Human rights advocates this week sounded the alarm on a meeting scheduled for Friday between American Defense Secretary Mark Esper and Indonesian Defense Minister Prabowo Subianto, a former U.S.-trained general in an elite army unit implicated in genocidal violence and other atrocities in East Timor, West Papua, Jakarta, and elsewhere in the archipelago nation in the late decades of the last century.
Since 2000, Prabowo has been banned from entering the United States by the Clinton, Bush, and Obama administrations. However, Esper last week invited the 68-year-old to Washington as the Trump administration seeks closer relations with the nation of 268 million people in a bid to counter China’s growing clout.
Human rights groups say lifting the ban on Prabowo is a grave mistake.
Amnesty International on Tuesday sent a letter to Secretary of State Mike Pompeo, signed by numerous rights groups in the U.S. and Indonesia, urging the Trump administration to rescind Prabowo’s invitation, arguing the decision to lift the 20-year ban “may violate the Leahy Law and will be catastrophic for human rights.”
The Leahy Law—introduced in 1997 by Sen.
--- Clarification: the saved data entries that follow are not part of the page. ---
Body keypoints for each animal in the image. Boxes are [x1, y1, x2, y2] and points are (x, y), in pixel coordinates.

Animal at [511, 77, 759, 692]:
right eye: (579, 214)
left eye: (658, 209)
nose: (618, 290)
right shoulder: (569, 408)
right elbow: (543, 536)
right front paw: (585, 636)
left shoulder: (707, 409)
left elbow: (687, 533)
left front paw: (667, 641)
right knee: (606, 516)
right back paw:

Patrick Leahy (D-Vt.)—prohibits the State and Defense Departments from providing military assistance to armed forces that commit atrocities with impunity.
On Tuesday, Leahy issued a statement noting that “Prabowo has been credibly implicated in gross violations of human rights, including kidnapping, torture, and disappearances, and under our law he is ineligible to enter this country.”
“By granting him a visa, the president and secretary of state have shown once again that for them ‘law and order’ is an empty slogan that ignores the imperative of justice,” said Leahy. “The State Department should apply the law and deny him a visa, and the Pentagon should reaffirm its commitment to the rule of law.”
Prabowo joined the elite Kopassus commando unit in 1976, just months after President Gerald Ford and Secretary of State Henry Kissinger green-lighted a genocidal Indonesian invasion of newly-independent East Timor that would ultimately claim as many as 200,000 lives—around a quarter of the nation’s population.
Allegations against the former general—who was trained at Ft. Benning in Georgia—go back to the 1980s, during the long-running armed insurrection against the Indonesian occupation. He allegedly led the massacre of some 300 civilians, including many women and children, as well as the abduction and torture of 23 pro-democracy activists in 1997 and 1998 as the regime of ruling Gen. Suharto—who rose to power during U.S.-backed genocidal violence in the mid-1960s—collapsed.
Prabowo is also accused of orchestrating the worst atrocity of the period immediately preceding Suharto’s fall. Kopassus troops under his command allegedly led the mass rape and murder of at least 160 Chinese-Indonesian women and girls, many of whom were reportedly burned to death after being sexually assaulted, and the murder of hundreds of other Indonesians of Chinese origin.
The Clinton administration cut ties with Kopassus in 1999. However, in 2010 the Obama administration, citing the unit’s improved human rights record under a democratic Indonesian government, resumed cooperation. This, despite reports that Kopassus was still committing atrocities, this time against Christians in independence-minded West Papua.
Amnesty International’s letter called on Pompeo to “clarify that the visa issued to… Prabowo does not extend any form of immunity to him, and to ensure that if he does travel to the U.S., he is properly and promptly investigated, and if there is sufficient evidence, brought to trial for his alleged responsibility for crimes under international law.”
Experts, however, said it was highly unlikely that the U.S.—which has supported nearly every right-wing dictatorship since the end of World War II as well as genocidal regimes in Indonesia, Pakistan, Guatemala, Iraq, and Rwanda—would take legal action against Prabowo, as required under domestic and international law.
“It’s likely that [Prabowo] has diplomatic immunity and therefore can’t be charged with a crime or can’t be arrested while he’s in the U.S.,” Ilya Somin, a professor at the Antonin Scalia Law School at George Mason University in Virginia, told Voice of America.
“I think this visit’s really been choreographed at the highest levels and the minister is going to be greeted with great respect in Washington,” added Brian Harding a former Pentagon official now with the U.S. Institute of Peace.
A 2010 proclamation by President Barack Obama also banned human rights violators from entering the United States, although the order has rarely been enforced and—like other U.S. human rights meausres including the Child Soldiers Prevention Act—allows for “national interest” exceptions.